The distribution of presents over, the mood in the room was one of comfort and warmth, all meant to convince the children that they were somehow in good hands. For a moment Linder too felt drawn in, but only until he met the stare of the cat, still crouching under the older woman’s chair, its pupils opening and closing, yellow slits against black. At the husband’s insistence, he accepted a second glass of snaps. It was then that the girl climbed up on his knee, her stockings white and crumpled at her feet. Someone ought to have stopped her, but no one did. She was too close to him, her scent of vanilla and milk, her slight body trusting his. He heard himself burst into song, his voice like the cranking of a rusty shaft, raucous words about lonely men around a fire, miles and miles of forest to the nearest town, the curses and profanities shielding them from the dark, but the girl still leaned against his chest, until he wrenched her away and the wife rushed in to gather her up.

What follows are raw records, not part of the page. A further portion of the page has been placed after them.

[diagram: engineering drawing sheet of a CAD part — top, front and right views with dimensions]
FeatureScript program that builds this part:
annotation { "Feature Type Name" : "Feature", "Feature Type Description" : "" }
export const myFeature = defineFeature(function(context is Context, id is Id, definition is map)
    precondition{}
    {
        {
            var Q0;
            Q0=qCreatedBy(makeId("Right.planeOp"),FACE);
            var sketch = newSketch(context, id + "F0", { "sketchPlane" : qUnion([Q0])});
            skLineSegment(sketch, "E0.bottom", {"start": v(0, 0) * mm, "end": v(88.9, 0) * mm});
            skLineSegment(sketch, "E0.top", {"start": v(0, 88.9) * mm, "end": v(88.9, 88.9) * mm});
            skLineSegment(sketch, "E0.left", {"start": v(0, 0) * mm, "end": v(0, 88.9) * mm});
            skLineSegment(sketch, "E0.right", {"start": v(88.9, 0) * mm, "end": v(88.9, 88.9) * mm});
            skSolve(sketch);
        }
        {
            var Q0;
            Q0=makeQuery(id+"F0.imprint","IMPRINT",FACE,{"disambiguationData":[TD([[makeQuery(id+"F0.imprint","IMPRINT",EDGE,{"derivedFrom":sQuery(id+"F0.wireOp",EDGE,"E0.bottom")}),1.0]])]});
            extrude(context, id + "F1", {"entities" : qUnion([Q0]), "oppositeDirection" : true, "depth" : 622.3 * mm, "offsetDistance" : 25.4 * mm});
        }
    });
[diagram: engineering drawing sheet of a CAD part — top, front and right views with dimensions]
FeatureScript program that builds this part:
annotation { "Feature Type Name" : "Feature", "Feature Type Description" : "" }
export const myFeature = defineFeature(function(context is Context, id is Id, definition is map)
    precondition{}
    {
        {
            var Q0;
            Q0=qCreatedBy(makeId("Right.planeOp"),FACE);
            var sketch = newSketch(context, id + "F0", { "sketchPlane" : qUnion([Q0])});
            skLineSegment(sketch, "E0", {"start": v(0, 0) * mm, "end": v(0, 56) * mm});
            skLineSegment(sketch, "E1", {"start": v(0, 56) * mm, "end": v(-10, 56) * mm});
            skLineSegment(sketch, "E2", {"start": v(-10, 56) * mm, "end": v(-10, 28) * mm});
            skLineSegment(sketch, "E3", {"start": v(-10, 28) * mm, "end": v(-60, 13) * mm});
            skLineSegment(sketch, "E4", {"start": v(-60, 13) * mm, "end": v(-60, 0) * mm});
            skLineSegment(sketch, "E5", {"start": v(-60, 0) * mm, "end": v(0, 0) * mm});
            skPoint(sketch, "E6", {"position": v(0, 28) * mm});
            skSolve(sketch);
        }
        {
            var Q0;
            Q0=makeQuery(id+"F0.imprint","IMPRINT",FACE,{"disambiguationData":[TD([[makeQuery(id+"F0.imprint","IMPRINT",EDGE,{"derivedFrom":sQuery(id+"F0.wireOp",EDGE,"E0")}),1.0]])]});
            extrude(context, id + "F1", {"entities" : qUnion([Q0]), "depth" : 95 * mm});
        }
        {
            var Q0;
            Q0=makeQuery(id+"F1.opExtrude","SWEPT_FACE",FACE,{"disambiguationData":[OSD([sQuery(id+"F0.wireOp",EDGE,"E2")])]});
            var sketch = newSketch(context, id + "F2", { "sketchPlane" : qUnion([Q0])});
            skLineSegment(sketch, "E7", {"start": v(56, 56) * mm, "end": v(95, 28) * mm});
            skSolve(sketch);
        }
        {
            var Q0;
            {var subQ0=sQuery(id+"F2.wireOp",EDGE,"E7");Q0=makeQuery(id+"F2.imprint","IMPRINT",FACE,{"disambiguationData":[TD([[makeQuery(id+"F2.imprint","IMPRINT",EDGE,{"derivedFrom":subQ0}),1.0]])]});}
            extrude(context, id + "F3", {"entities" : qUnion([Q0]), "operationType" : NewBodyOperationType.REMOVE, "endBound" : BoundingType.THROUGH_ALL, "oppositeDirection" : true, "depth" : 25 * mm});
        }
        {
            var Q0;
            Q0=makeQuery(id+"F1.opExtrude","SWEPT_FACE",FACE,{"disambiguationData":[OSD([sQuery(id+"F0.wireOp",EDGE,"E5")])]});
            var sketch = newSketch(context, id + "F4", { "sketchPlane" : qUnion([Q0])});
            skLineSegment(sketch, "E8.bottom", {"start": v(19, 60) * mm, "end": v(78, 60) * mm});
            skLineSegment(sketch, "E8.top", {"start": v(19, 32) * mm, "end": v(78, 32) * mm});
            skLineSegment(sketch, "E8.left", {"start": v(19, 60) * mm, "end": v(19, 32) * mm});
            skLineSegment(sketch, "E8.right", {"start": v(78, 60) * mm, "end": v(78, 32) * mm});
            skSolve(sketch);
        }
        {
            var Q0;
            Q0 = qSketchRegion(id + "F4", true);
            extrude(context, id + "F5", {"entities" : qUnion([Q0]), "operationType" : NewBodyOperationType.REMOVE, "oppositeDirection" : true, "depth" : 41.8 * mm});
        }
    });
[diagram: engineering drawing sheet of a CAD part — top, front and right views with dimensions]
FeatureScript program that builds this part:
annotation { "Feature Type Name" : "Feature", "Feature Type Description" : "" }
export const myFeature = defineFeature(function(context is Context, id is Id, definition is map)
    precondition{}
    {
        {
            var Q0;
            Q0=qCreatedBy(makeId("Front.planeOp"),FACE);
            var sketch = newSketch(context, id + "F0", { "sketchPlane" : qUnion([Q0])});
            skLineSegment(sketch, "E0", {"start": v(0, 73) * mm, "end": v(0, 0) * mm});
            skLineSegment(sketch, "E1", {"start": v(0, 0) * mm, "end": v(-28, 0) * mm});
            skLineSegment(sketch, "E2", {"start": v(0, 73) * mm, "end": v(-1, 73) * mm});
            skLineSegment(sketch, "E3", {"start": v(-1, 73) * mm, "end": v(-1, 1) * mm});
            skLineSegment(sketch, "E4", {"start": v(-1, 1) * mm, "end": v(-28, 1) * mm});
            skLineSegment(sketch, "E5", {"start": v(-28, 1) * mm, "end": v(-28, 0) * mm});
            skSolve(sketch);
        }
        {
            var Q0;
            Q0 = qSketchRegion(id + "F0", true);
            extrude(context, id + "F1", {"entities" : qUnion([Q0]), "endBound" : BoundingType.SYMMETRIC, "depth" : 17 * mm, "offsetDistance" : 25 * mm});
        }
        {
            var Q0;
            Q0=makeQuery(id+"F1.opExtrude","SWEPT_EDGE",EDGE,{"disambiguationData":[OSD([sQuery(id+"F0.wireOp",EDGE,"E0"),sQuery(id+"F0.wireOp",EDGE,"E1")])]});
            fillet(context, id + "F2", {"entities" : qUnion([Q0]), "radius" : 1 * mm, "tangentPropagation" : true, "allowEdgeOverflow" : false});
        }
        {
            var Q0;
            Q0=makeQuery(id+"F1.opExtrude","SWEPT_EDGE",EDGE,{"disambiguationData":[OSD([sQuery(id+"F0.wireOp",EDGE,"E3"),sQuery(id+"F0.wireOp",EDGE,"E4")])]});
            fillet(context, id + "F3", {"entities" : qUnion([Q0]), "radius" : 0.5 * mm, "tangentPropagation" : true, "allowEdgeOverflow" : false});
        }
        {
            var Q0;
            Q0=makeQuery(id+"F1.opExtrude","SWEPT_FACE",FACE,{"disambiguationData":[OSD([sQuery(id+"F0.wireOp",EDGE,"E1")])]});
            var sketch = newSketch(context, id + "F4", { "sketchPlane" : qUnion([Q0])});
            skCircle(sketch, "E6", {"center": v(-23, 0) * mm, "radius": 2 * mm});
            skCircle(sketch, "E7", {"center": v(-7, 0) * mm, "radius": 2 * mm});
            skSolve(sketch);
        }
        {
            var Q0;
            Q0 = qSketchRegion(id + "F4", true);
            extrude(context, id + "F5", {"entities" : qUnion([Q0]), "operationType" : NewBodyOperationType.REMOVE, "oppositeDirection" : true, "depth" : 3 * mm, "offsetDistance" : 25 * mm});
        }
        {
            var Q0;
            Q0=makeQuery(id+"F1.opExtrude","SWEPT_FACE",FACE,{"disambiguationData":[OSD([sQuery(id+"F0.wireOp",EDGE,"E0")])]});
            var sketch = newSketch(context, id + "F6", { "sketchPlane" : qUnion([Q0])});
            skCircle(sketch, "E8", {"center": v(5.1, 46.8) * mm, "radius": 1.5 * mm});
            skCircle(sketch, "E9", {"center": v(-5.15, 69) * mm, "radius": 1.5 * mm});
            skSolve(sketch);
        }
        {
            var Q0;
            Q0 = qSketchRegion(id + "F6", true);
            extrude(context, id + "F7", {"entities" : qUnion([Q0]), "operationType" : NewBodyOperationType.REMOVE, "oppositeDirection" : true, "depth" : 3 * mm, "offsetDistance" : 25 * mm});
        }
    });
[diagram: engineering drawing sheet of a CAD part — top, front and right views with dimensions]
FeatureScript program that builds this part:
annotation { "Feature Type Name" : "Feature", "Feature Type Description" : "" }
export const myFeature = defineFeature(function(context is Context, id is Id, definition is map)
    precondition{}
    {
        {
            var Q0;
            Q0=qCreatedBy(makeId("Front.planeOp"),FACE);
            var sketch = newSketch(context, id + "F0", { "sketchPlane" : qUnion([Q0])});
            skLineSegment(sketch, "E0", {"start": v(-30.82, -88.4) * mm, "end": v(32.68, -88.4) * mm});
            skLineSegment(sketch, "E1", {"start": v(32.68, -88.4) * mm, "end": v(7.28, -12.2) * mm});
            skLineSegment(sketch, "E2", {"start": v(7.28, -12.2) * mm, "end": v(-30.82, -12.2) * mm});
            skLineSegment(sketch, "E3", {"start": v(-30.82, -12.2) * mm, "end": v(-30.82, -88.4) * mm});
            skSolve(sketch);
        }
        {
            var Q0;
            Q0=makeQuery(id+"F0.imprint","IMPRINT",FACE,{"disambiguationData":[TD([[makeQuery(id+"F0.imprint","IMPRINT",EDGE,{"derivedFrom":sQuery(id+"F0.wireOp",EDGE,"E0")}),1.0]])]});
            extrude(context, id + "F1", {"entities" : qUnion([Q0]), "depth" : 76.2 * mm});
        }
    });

The girl was crying now, not loud, more a drawn-out sob, as if she had glimpsed the hunger in his eyes and made it hers.
From the window, the boy and the girl watched their father walk Santa Claus down the shoveled garden path, through the gate and out into the street. Stopping under the lamp post, the father handed Santa Claus an envelope, slapped him on the back, and returned to the house. The snow had stopped falling now. Pressing her cheek to the misty glass, the girl looked up at the stars. She told the boy she could see the star of Bethlehem leading Santa Claus on his way, his red hood bobbing and disappearing in the night. The boy put his arm around her shoulders and told her about the fox, all that wood stacked in front of their grandmother’s house, enough to take her through the winter, the empty stalls in the stable, halters hanging from iron hooks, the wood nicked from kicking hooves. He told her he was all she had.